▶ **Task requirements**
Extract each line of the entries that contains the string "from", treating uppercase and lowercase letters as distinct.

(Page images and extracted text)
Start of Block
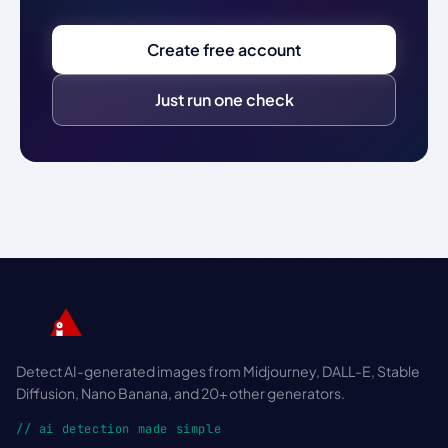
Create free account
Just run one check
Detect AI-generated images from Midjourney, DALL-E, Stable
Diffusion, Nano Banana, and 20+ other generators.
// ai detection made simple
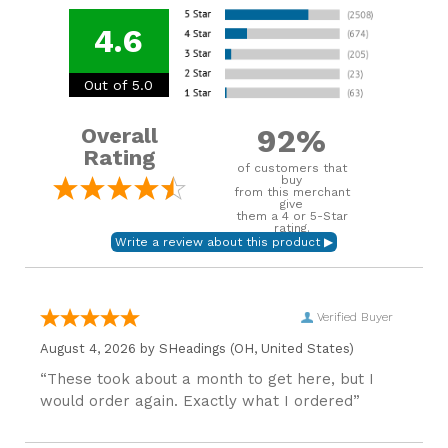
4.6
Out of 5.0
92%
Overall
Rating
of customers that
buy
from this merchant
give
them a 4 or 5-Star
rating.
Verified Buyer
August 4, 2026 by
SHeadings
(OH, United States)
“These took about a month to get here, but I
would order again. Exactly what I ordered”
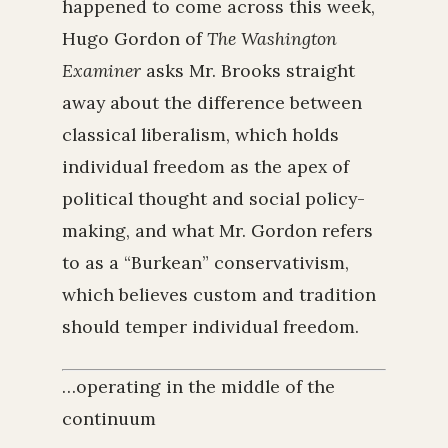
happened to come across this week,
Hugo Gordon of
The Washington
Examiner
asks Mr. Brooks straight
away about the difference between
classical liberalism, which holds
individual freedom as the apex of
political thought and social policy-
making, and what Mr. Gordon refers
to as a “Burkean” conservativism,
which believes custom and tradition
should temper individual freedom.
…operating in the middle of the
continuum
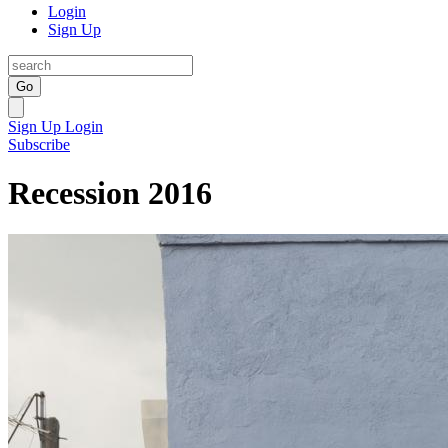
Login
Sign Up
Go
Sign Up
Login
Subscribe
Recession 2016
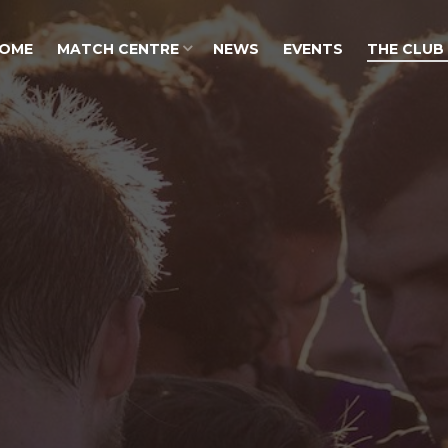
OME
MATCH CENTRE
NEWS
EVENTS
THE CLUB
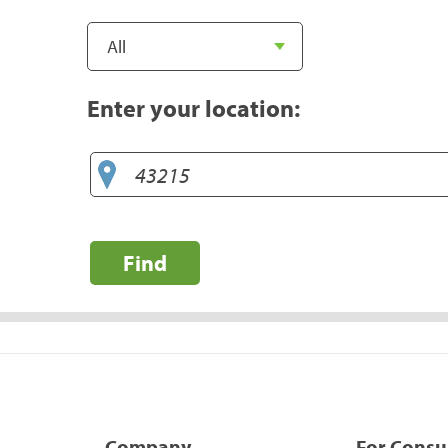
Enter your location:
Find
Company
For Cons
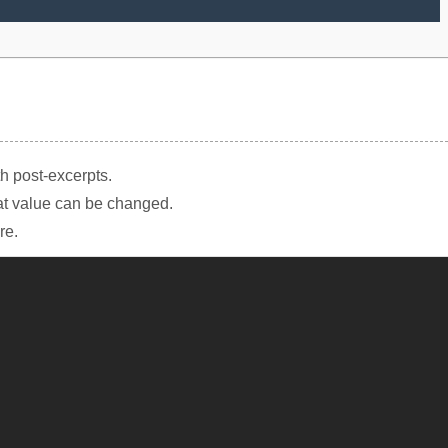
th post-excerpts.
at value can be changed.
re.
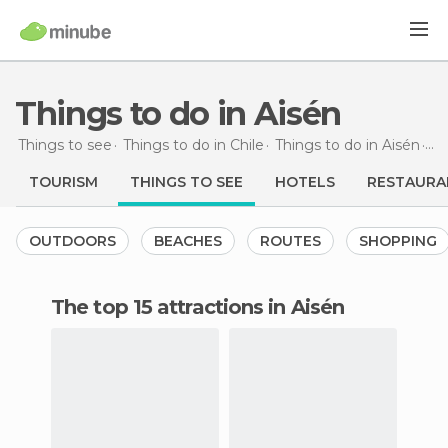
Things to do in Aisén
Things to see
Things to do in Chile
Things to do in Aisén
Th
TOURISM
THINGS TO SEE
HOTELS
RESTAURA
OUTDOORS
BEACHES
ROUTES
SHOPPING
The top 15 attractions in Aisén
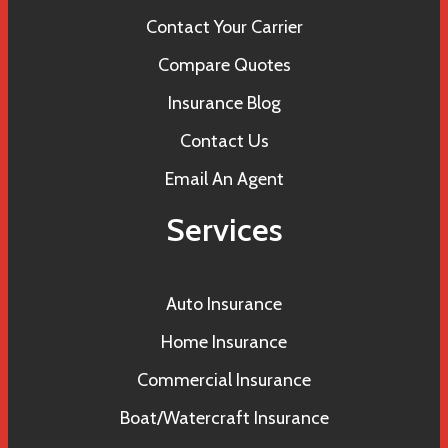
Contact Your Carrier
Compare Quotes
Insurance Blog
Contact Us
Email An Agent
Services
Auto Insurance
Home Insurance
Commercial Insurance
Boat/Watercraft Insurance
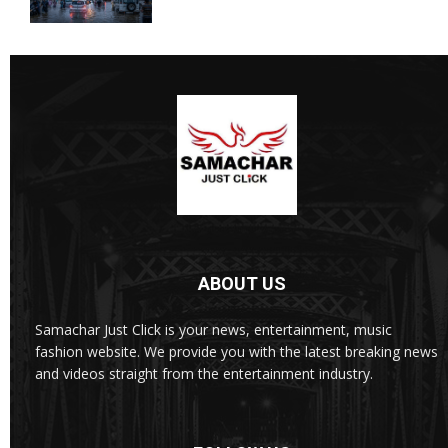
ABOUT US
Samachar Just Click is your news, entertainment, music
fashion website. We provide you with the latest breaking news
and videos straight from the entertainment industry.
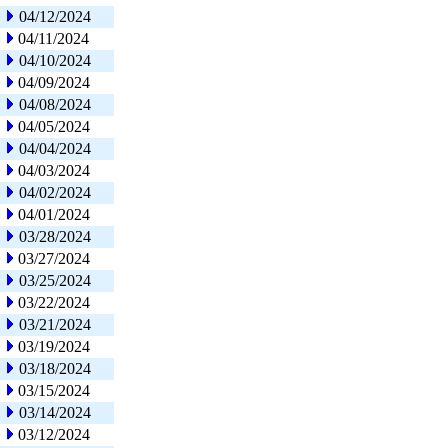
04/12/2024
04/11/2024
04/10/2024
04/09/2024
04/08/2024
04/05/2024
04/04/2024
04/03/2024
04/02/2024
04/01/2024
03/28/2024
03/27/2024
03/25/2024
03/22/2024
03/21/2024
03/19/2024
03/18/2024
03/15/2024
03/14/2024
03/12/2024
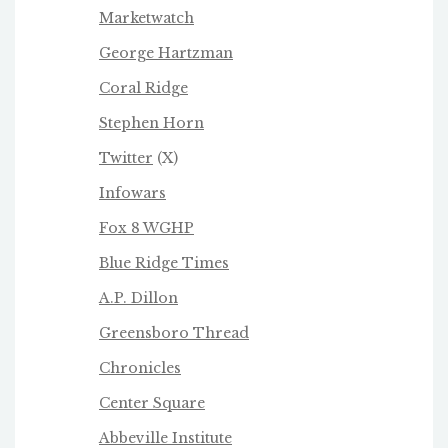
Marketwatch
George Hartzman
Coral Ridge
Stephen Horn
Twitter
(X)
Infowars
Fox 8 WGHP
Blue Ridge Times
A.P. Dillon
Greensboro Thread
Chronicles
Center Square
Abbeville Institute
End of Block
▶ **Written answer**
Detect AI-generated images from Midjourney, DALL-E, Stable
from this merchant
and videos straight from the entertainment industry.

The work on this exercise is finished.